Required action. For every line in the entries that contains "wrong", show the whole line.

Data.
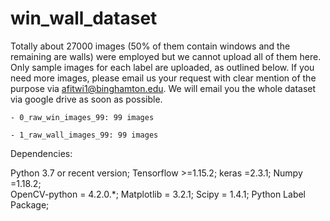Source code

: # win_wall_dataset
Totally about 27000 images (50% of them contain windows and the remaining are walls) were employed but we cannot upload all of them here. Only sample images for each label are uploaded, as outlined below. If you need more images, please email us your request with clear mention of the purpose via afitwi1@binghamton.edu. We will email you the whole dataset via google drive as soon as possible.

    - 0_raw_win_images_99: 99 images
    
    - 1_raw_wall_images_99: 99 images
    
Dependencies:

  Python 3.7 or recent version; 
  Tensorflow >=1.15.2; 
  keras =2.3.1; 
  Numpy =1.18.2;  
  OpenCV-python = 4.2.0.*; 
  Matplotlib = 3.2.1; 
  Scipy = 1.4.1; 
  Python Label Package;
  

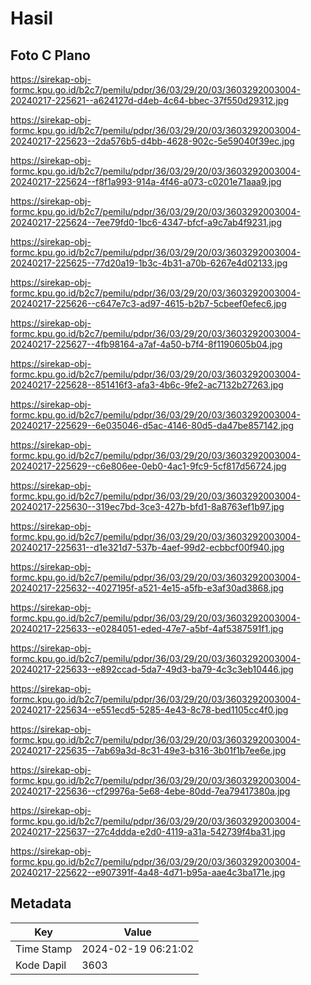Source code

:# Hasil

## Foto C Plano

https://sirekap-obj-formc.kpu.go.id/b2c7/pemilu/pdpr/36/03/29/20/03/3603292003004-20240217-225621--a624127d-d4eb-4c64-bbec-37f550d29312.jpg

https://sirekap-obj-formc.kpu.go.id/b2c7/pemilu/pdpr/36/03/29/20/03/3603292003004-20240217-225623--2da576b5-d4bb-4628-902c-5e59040f39ec.jpg

https://sirekap-obj-formc.kpu.go.id/b2c7/pemilu/pdpr/36/03/29/20/03/3603292003004-20240217-225624--f8f1a993-914a-4f46-a073-c0201e71aaa9.jpg

https://sirekap-obj-formc.kpu.go.id/b2c7/pemilu/pdpr/36/03/29/20/03/3603292003004-20240217-225624--7ee79fd0-1bc6-4347-bfcf-a9c7ab4f9231.jpg

https://sirekap-obj-formc.kpu.go.id/b2c7/pemilu/pdpr/36/03/29/20/03/3603292003004-20240217-225625--77d20a19-1b3c-4b31-a70b-6267e4d02133.jpg

https://sirekap-obj-formc.kpu.go.id/b2c7/pemilu/pdpr/36/03/29/20/03/3603292003004-20240217-225626--c647e7c3-ad97-4615-b2b7-5cbeef0efec6.jpg

https://sirekap-obj-formc.kpu.go.id/b2c7/pemilu/pdpr/36/03/29/20/03/3603292003004-20240217-225627--4fb98164-a7af-4a50-b7f4-8f1190605b04.jpg

https://sirekap-obj-formc.kpu.go.id/b2c7/pemilu/pdpr/36/03/29/20/03/3603292003004-20240217-225628--851416f3-afa3-4b6c-9fe2-ac7132b27263.jpg

https://sirekap-obj-formc.kpu.go.id/b2c7/pemilu/pdpr/36/03/29/20/03/3603292003004-20240217-225629--6e035046-d5ac-4146-80d5-da47be857142.jpg

https://sirekap-obj-formc.kpu.go.id/b2c7/pemilu/pdpr/36/03/29/20/03/3603292003004-20240217-225629--c6e806ee-0eb0-4ac1-9fc9-5cf817d56724.jpg

https://sirekap-obj-formc.kpu.go.id/b2c7/pemilu/pdpr/36/03/29/20/03/3603292003004-20240217-225630--319ec7bd-3ce3-427b-bfd1-8a8763ef1b97.jpg

https://sirekap-obj-formc.kpu.go.id/b2c7/pemilu/pdpr/36/03/29/20/03/3603292003004-20240217-225631--d1e321d7-537b-4aef-99d2-ecbbcf00f940.jpg

https://sirekap-obj-formc.kpu.go.id/b2c7/pemilu/pdpr/36/03/29/20/03/3603292003004-20240217-225632--4027195f-a521-4e15-a5fb-e3af30ad3868.jpg

https://sirekap-obj-formc.kpu.go.id/b2c7/pemilu/pdpr/36/03/29/20/03/3603292003004-20240217-225633--e0284051-eded-47e7-a5bf-4af5387591f1.jpg

https://sirekap-obj-formc.kpu.go.id/b2c7/pemilu/pdpr/36/03/29/20/03/3603292003004-20240217-225633--e892ccad-5da7-49d3-ba79-4c3c3eb10446.jpg

https://sirekap-obj-formc.kpu.go.id/b2c7/pemilu/pdpr/36/03/29/20/03/3603292003004-20240217-225634--e551ecd5-5285-4e43-8c78-bed1105cc4f0.jpg

https://sirekap-obj-formc.kpu.go.id/b2c7/pemilu/pdpr/36/03/29/20/03/3603292003004-20240217-225635--7ab69a3d-8c31-49e3-b316-3b01f1b7ee6e.jpg

https://sirekap-obj-formc.kpu.go.id/b2c7/pemilu/pdpr/36/03/29/20/03/3603292003004-20240217-225636--cf29976a-5e68-4ebe-80dd-7ea79417380a.jpg

https://sirekap-obj-formc.kpu.go.id/b2c7/pemilu/pdpr/36/03/29/20/03/3603292003004-20240217-225637--27c4ddda-e2d0-4119-a31a-542739f4ba31.jpg

https://sirekap-obj-formc.kpu.go.id/b2c7/pemilu/pdpr/36/03/29/20/03/3603292003004-20240217-225622--e907391f-4a48-4d71-b95a-aae4c3ba171e.jpg


## Metadata

| Key        | Value               |
| ---------- | ------------------- |
| Time Stamp | 2024-02-19 06:21:02 |
| Kode Dapil | 3603                |



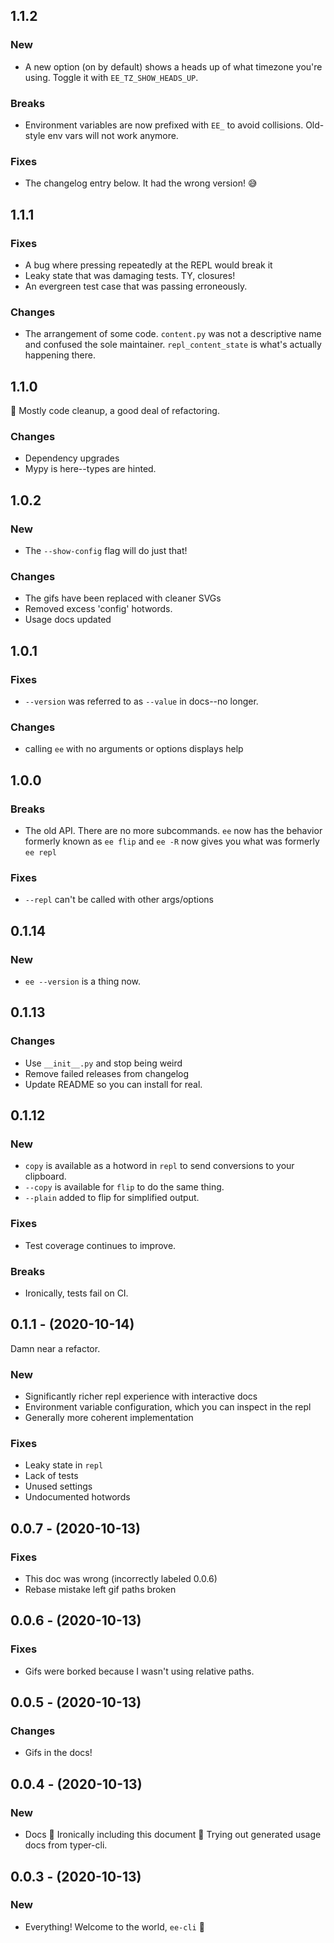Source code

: ## 1.1.2

### New

- A new option (on by default) shows a heads up of what timezone you're using. Toggle it with `EE_TZ_SHOW_HEADS_UP`.

### Breaks

- Environment variables are now prefixed with `EE_` to avoid collisions. Old-style env vars will not work anymore.

### Fixes

- The changelog entry below. It had the wrong version! :sweat_smile:

## 1.1.1

### Fixes
- A bug where pressing <enter> repeatedly at the REPL would break it
- Leaky state that was damaging tests. TY, closures!
- An evergreen test case that was passing erroneously.

### Changes
- The arrangement of some code. `content.py` was not a descriptive name and confused the sole maintainer. `repl_content_state` is what's actually happening there.

## 1.1.0

:tada: Mostly code cleanup, a good deal of refactoring.

### Changes

- Dependency upgrades
- Mypy is here--types are hinted.

## 1.0.2

### New

- The `--show-config` flag will do just that!

### Changes

- The gifs have been replaced with cleaner SVGs
- Removed excess 'config' hotwords.
- Usage docs updated

## 1.0.1

### Fixes

- `--version` was referred to as `--value` in docs--no longer.

### Changes

- calling `ee` with no arguments or options displays help

## 1.0.0

### Breaks

- The old API. There are no more subcommands. `ee` now has the behavior formerly known as `ee flip` and `ee -R` now gives you what was formerly `ee repl`

### Fixes

- `--repl` can't be called with other args/options

## 0.1.14

### New

-  `ee --version` is a thing now.

## 0.1.13

### Changes

- Use `__init__.py` and stop being weird
- Remove failed releases from changelog
- Update README so you can install for real.

## 0.1.12

### New

- `copy` is available as a hotword in `repl` to send conversions to your clipboard.
- `--copy` is available for `flip` to do the same thing.
- `--plain` added to flip for simplified output.

### Fixes

- Test coverage continues to improve.

### Breaks

- Ironically, tests fail on CI.

## 0.1.1 - (2020-10-14)

Damn near a refactor.

### New

- Significantly richer repl experience with interactive docs
- Environment variable configuration, which you can inspect in the repl
- Generally more coherent implementation

###  Fixes

- Leaky state in `repl`
- Lack of tests
- Unused settings
- Undocumented hotwords


## 0.0.7 - (2020-10-13)

### Fixes

* This doc was wrong (incorrectly labeled 0.0.6)
* Rebase mistake left gif paths broken

## 0.0.6 - (2020-10-13)

### Fixes

* Gifs were borked because I wasn't using relative paths.

## 0.0.5 - (2020-10-13)

### Changes

* Gifs in the docs!

## 0.0.4 - (2020-10-13)


### New

* Docs 📖 Ironically including this document 🤔 Trying out generated usage docs from typer-cli.


## 0.0.3 - (2020-10-13)

### New

* Everything! Welcome to the world, `ee-cli` 🎉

Exercise response.
- The changelog entry below. It had the wrong version! :sweat_smile:
* This doc was wrong (incorrectly labeled 0.0.6)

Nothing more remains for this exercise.